Clinical Trials That Include Genomic Biomarkers Should Pave the Way for Precision Medicine
The healthcare landscape is shifting from ‘one-drug-treats-all’ to a paradigm focused on personalized medicine. Increasingly, clinicians are tailoring treatments to a patient’s specific genetic mutations. While the number of precision therapies targeting these mutations has grown, only recently have costs dropped to a low enough level that physicians can sequence an individual’s genomic profile and identify his or her mutations. Empowered by the cost declines of next generation DNA sequencing (NGS), diagnostic providers such as Veracyte (VCYT), Exact Sciences (EXAS), and Guardant Health (GH) are advancing personalized medicine by matching patients to precision therapies. ARK believes that therapeutics companies increasingly will use NGS in clinical trials, creating targeted therapies that ultimately will supplant traditional chemotherapies.
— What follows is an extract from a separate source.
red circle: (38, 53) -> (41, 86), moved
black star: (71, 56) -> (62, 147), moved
On average, humans inherit five million small genetic mutations called single nucleotide polymorphisms (SNPs). While most SNPs are benign, others can disrupt important biological processes. The gene TP53, for example, encodes a protein that first surveys the body for damaged cells that might trigger cancer and then decides whether to repair or destroy them. NGS can surface harmful SNPs in a patient’s TP53 gene, giving oncologists the opportunity to choose more effective therapeutic strategies. TP53 is just one of many genomic ‘biomarkers’, or genetic targets that call for precision therapies. Oncology accounts for the majority of genomic biomarkers tied to FDA-approved targeted therapies today, as shown below.
Some mutations are not inherited and can appear spontaneously, giving rise to aggressive cells that coalesce into tumors. In the case of spontaneous variants, cancer patients are matched to targeted therapies with a lock-and-key system. First, using molecular diagnostic tests, oncologists search for the mutation—the lock—that is driving tumor growth. Then, diagnostic vendors introduce the molecular information to a genomic biomarker database and search for the best treatment—the key. Importantly, as the data on clinical outcomes feeds back into the system, the accuracy of the algorithms that match patients to therapies increases continuously.
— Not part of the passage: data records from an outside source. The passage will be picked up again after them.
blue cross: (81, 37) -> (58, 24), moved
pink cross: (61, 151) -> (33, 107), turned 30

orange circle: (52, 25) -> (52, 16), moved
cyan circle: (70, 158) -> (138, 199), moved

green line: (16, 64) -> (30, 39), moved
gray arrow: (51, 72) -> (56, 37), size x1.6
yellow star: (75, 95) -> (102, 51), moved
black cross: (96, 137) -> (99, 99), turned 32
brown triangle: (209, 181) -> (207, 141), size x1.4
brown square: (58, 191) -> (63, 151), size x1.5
The combination of NGS and therapy-matching also seems to be benefiting therapeutics companies working on targeted treatments. By either partnering with diagnostic vendors or bringing sequencing capabilities in-house, drug makers leverage NGS to find patients and enroll them in clinical trials. Genomic biomarker data offers therapeutics firms an information advantage that can translate not only into more capital-efficient clinical trial designs, but also into shorter trials and lower drug failure rates. Thanks to these efficiencies, trials that include genomic biomarkers are capturing share, as shown below.
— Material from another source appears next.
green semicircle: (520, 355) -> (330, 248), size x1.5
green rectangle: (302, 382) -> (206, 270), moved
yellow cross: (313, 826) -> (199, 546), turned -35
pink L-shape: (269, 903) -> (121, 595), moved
As our understanding of tumor biology increases, ARK believes that the list of genomic biomarkers should grow dramatically. Soon, the majority of oncology trials may include genomic biomarkers, causing a boom in the number of targeted therapeutics. Lung cancer trials seem to be leading the way, as shown below. In turn, targeted therapies should cause NGS diagnostic panels to become more actionable, increasing both their cost-efficiency and the probability that public and private payers will reimburse them. They also should be a boon to algorithms that match biomarkers to therapies, increasing their effectiveness and mitigating their side effects. In our view, the convergence of innovation platforms—NGS and artificial intelligence—is the forcing function that will turbocharge genetic medicine and transform personalized medicine from a dream into reality.